Data to process:

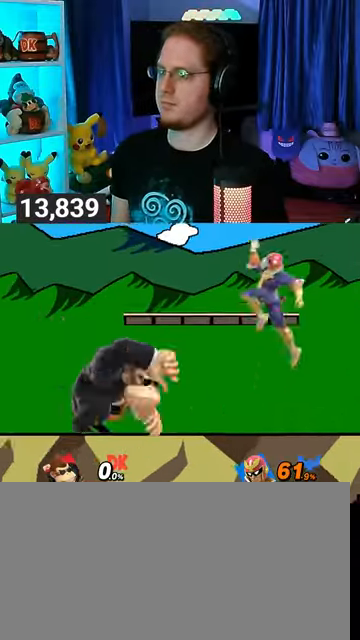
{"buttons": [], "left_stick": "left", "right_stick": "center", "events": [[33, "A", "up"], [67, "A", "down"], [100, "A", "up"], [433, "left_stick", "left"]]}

...

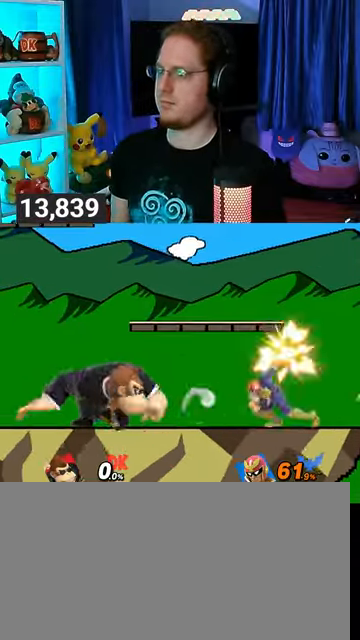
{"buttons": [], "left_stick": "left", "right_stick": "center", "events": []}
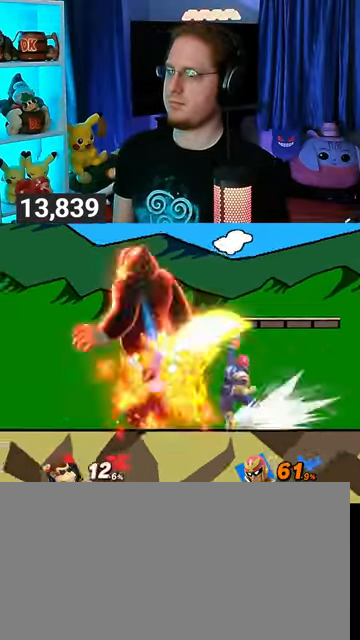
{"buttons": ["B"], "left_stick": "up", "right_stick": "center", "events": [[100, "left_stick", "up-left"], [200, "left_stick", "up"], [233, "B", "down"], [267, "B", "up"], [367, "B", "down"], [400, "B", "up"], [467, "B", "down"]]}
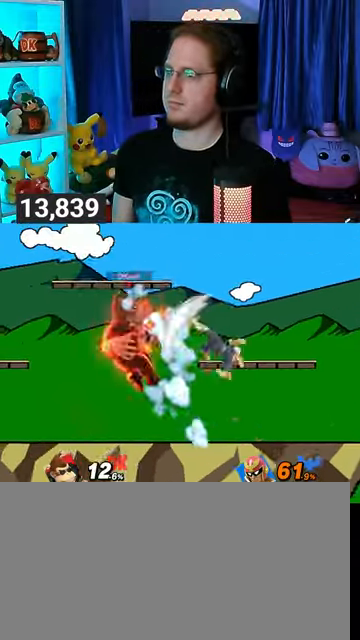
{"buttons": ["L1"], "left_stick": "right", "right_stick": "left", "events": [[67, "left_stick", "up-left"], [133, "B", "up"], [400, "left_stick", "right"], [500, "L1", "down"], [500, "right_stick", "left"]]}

Description of the task:
Among the lines above, find those with the word "center" and list them.

Completed task:
{"buttons": [], "left_stick": "left", "right_stick": "center", "events": [[33, "A", "up"], [67, "A", "down"], [100, "A", "up"], [433, "left_stick", "left"]]}
{"buttons": [], "left_stick": "left", "right_stick": "center", "events": []}
{"buttons": ["B"], "left_stick": "up", "right_stick": "center", "events": [[100, "left_stick", "up-left"], [200, "left_stick", "up"], [233, "B", "down"], [267, "B", "up"], [367, "B", "down"], [400, "B", "up"], [467, "B", "down"]]}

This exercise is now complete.